One of our brilliant students, Alan Hyunh, posted this article on my wall:
Why do we need academic journals in the first place? by Mathew Ingram.
There has been lot written about the boycott of Elsevier journals in the blogosphere, so I will be responding primarily with links, as my opinions have already been captured by others, with better writing than I can produce.
Let’s look at some of the original content from the NYT:
Last week 34 mathematicians issued a statement denouncing “a system in which commercial publishers make profits based on the free labor of mathematicians and subscription fees from their institutions’ libraries, for a service that has become largely unnecessary.”
The signers included three Fields medalists — Dr. Gowers, Terence Tao and Wendelin Werner. The statement was also signed by Ingrid Daubechies, president of the International Mathematical Union, who then resigned as one of the unpaid editors in chief at the Elsevier journal Applied and Computational Harmonic Analysis.
“We feel that the social compact is broken at present by some publishing houses, of which we feel Elsevier is the most extreme,” Dr. Daubechies said. “We feel they are now making much larger profits at a time when a lot of the load they used to take has been taken over by us.”
There has been a huge shift in the past 30 years in the way that content is delivered. Mathmaticians no longer hand over pages of handwritten text to department secretaries to type and mail. Nor do publishers typeset with blocks anymore. For most mathematicians, you write in LaTex, and what the publisher has to do to get that to publication quality isn’t as time or labor-intensive as it once was.
Anthony Horowitz takes up the question about whether authors need publishers at all over at Gaurdian. He has a point: his publisher for his adult book allowed the book to go out with 35 typos in it.Publishing companies are notoriously unwillingly to do much marketing and promoting for your book. One wonders what, exactly, publishers do in the digital era if they aren’t proofing and marketing much.
Scholarly service and production is largely paid for by universities or external sponsors. Academics control the content, for the most part, voluntarily: most of us never get paid to review, and while editors are often paid, it’s not usually all that much. Elsevier and academic publishers make money off the ever-increasing pressures to publish: we’re clamoring to give them our intellectual property because our departments force us to, if we want tenure and promotion.
Moreover, Elsevier doesn’t really do all that much to promote particular journals. So what value are they adding, at the same time they are charging libraries very high prices for subscriptions?

■ **Recorded information**
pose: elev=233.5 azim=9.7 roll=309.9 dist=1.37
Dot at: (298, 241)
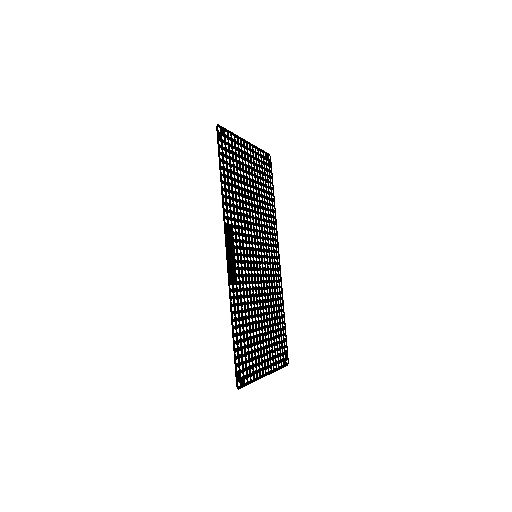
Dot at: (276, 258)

■ **Your tasks**
1) Write out the part of the Elsevier boycott post from "The signers included" to "Computational Harmonic Analysis.".
2) In one to three sentences, explain why academics are eager to hand their intellectual property to publishers, according to the Elsevier boycott post.

■ **Outputs by task**
1)
The signers included three Fields medalists — Dr. Gowers, Terence Tao and Wendelin Werner. The statement was also signed by Ingrid Daubechies, president of the International Mathematical Union, who then resigned as one of the unpaid editors in chief at the Elsevier journal Applied and Computational Harmonic Analysis.

2) Their departments force them to publish if they want tenure and promotion. That ever-increasing pressure to publish makes them clamor to give publishers their work, and publishers such as Elsevier make money from it.